Willcocks, a retired former publisher of newspapers in Red Deer, Saint John, Peterborough and Victoria who now resides in Central America, was one of the first to request a copy of my latest book, Greatly Exaggerated: The Myth of the Death of Newspapers, which was published in November by Vancouver’s New Star Books. He seems to accept its central finding — newspapers are still making money, just not as much as they used to make — but disagrees with my conclusion that newspapers will thus continue to endure. “I am rooting for the newspapers’ reinvention and survival,” he writes, pointing out Postmedia’s plummeting revenues. “But with each quarterly report, that seems less likely.” Sure, Postmedia made $110 million in its last fiscal year, Willcocks admits, but that was down from $190 million a few years ago. “Who really wants to think about owning a business on that trajectory?” He is not optimistic about the future of newspapers. “I’m not hopeful that they will survive in any form,” he writes.

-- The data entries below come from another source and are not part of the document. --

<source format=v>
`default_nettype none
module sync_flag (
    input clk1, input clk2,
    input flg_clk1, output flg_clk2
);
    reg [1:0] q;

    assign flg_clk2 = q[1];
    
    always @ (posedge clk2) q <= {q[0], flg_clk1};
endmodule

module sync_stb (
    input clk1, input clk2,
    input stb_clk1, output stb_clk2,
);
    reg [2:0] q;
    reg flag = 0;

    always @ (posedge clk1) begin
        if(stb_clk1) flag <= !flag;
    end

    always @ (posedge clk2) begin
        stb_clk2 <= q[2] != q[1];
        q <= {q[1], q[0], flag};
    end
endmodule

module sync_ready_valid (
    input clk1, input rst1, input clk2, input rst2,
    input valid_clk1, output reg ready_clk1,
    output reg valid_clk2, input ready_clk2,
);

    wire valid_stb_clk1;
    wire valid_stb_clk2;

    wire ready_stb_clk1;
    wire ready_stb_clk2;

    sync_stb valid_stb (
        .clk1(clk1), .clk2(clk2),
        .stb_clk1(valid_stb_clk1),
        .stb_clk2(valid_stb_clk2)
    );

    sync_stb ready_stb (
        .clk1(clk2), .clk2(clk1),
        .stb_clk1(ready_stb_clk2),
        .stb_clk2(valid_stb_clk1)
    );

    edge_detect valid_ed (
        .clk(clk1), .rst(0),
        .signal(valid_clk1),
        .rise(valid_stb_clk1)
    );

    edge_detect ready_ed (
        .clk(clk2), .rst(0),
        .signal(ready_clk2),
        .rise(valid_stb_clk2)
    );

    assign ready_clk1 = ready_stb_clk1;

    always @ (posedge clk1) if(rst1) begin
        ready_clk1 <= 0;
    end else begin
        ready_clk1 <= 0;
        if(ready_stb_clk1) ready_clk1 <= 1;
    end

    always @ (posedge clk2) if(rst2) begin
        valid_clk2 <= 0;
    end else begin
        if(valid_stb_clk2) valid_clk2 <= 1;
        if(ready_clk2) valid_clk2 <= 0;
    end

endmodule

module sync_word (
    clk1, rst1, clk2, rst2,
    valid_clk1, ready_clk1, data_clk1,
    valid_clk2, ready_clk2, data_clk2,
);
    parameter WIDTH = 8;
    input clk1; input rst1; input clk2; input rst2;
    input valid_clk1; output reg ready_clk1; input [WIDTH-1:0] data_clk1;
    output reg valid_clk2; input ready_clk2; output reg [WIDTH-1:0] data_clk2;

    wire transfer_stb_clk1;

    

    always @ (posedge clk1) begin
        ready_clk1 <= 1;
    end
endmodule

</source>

The income they have added from paywalls, he insists, cannot save newspapers. “Postmedia doesn’t share the information, but the actual revenue from online subscriptions is likely to provide about $1.2 million per paper.” Well, that’s $1.2 million more than without paywalls. As the old saying goes, every little bit helps. Newspapers have shown an entrepreneurial spirit in diversifying their revenue streams and now pull in almost as much from events and other income as they do from digital advertising, which stubbornly refuses to grow. But most of all, it is their ability to downsize effectively that will save them. As long as they can keep their expenses below the level of their plummeting revenues, they will remain profitable. Why would anyone close a profitable business? Newspapers started out as small businesses, typically published by a one-man gang of writer/editor/publisher, and they are simply on a trajectory back to that status.

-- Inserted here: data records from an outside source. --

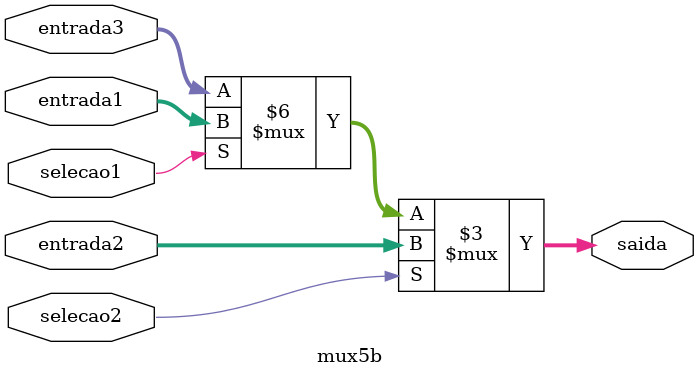
<source format=v>
module mux5b
#(parameter DATA_WIDTH=32, parameter ADDR_WIDTH=6, parameter A = 16'b0000000000000000, parameter B = 6'b000000)	
	(
	input [ADDR_WIDTH - 1:0] entrada1,
	input [ADDR_WIDTH - 1:0] entrada2,
	input [ADDR_WIDTH - 1:0] entrada3,
	output reg [ADDR_WIDTH - 1:0] saida,
	input selecao1,
	input selecao2);
	
	always @ (*)
	begin
		
		/* RT descrito pela instrucao */
		saida = entrada3;
		
		/* RD descrito pela instrucao */
		if (selecao1) saida = entrada1;
		/* RA, o ultimo registrador */
		if (selecao2) saida = entrada2;
	
	end
	
endmodule
</source>
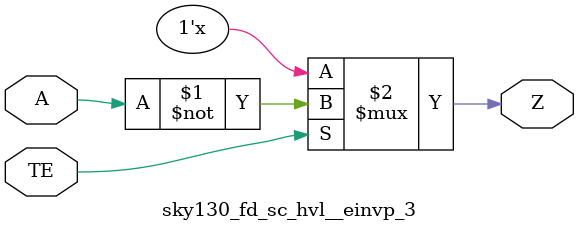
<source format=v>
module sky130_fd_sc_hvl__einvp_3 (
    Z ,
    A ,
    TE
);
    output Z ;
    input  A ;
    input  TE;
    notif1 notif10 (Z     , A, TE          );
endmodule
</source>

But Willcocks’ dire prediction, or at least one of the comments on it, has forced me to revise a long-standing prediction. For the past 30 years, ever since I was a Province reporter and a member of the Newspaper Guild union executive, I have pooh-poohed any talk of folding one of the Vancouver dailies or of merging them. I predicted that if that happened, presumably closure of the smaller Province, the Sun Media chain would be in Vancouver publishing a tabloid before you could blink. After all, Southam had proved the tabloid format wildly successful with the Province, and that was what Sun Media specialized in. But with the announcement in October, just as my book was going into production, that Postmedia had bought the Sun Media chain from Quebecor, that option is likely off the table. The deal is still subject to approval by the Competition Bureau, but I expect it to be rubber stamped soon. Quebecor still publishes a few tabloids, but now they are confined to Quebec. The country’s other major chain, Torstar, publishes exclusively in Ontario. “With the Postmedia takeover of Sun papers, either Sun or Province will go for sure as there’s no longer competition,” pointed out Tyee commenter Dave Shirlaw. I fear he may be right. After all, as my book chronicles, it has long been shown that one monopoly newspaper can be as profitable, if not more profitable, than two.